Fortunately, or so you’d think, the website has revolutionised banking and made such trips unnecessary. After all, I can do almost everything I need to online, and thus have no need to make a trip to the hallowed halls. And, since the banks are pushing everyone to call centres or online, you’d expect a fully computerised system to be whizzy beyond belief, wouldn’t you? Well if you do you’re going to be sorely disappointed.

Barclays, my bank, seems to keep only a few weeks of data online, which is a real pain when you come to do the quarterly VAT return, only to find that one sheet from eight weeks ago has gone walkabout. Look it up online? No sir, we don’t hold that much data. Odd, you’d think it would have some bigger hard disks that postponed the moment before all the information was laboriously transferred to parchment and quill ink.

Now, Barclays has upgraded the security on the website.

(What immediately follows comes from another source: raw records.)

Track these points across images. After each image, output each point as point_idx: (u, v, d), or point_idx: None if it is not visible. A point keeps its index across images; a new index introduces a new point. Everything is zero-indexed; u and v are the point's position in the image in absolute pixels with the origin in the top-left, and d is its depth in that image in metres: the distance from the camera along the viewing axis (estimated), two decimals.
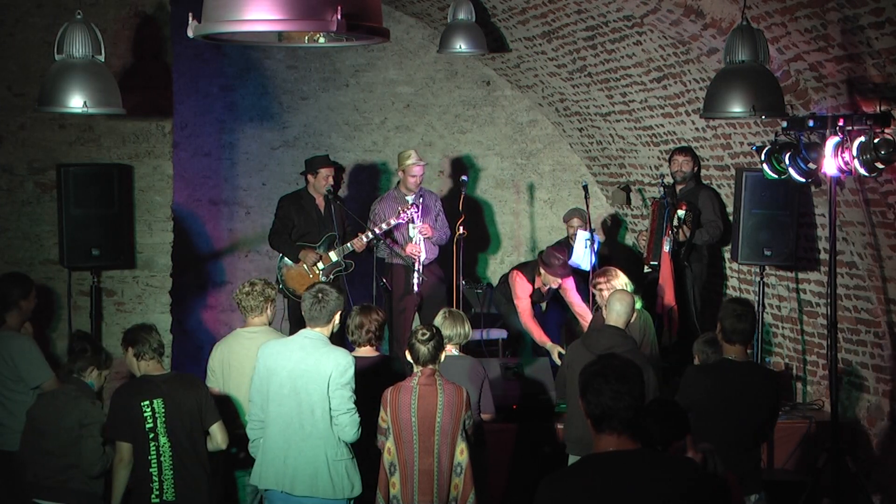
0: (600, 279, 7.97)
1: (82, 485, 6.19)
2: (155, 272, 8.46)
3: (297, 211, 9.41)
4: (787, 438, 8.07)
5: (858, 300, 8.03)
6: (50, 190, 8.16)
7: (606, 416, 3.78)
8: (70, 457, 6.16)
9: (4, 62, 8.11)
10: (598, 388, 3.80)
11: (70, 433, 6.14)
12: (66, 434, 6.14)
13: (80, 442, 6.14)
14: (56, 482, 6.17)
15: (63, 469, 6.17)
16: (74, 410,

Until a week ago, I had to remember a long account number. And then a second number, too. And then had to choose two letters from a secure word. It seemed pretty good enough to me, but obviously wasn’t enough for those people who fall prey to the phishing exploits. I’ve lost count of the number of attempts I’ve received by email urging me to log into a website that looks just like Barclays and then to hand over all the letters of my secret word. Apparently, some people actually do this, and then wonder why all their money has disappeared.

To counter the phishers, Barclays introduced a system whereby you couldn’t pay anyone new without a mandatory 24-hour delay in the processing – presumably to give my business banker time to catch Old Fred with his wheelbarrow, and to put the contents back into my current account.

But even that wasn’t secure enough for Barclays. So now I’ve been given what’s known as a PINsentry device. This looks very much like a My First Calculator with big buttons, into which I have to insert my debit card. Then, on the website, I have to enter the last four digits of the card, and enter my pin number into the PINsentry device. This then spits out an eight-digit number, for me to type into the website.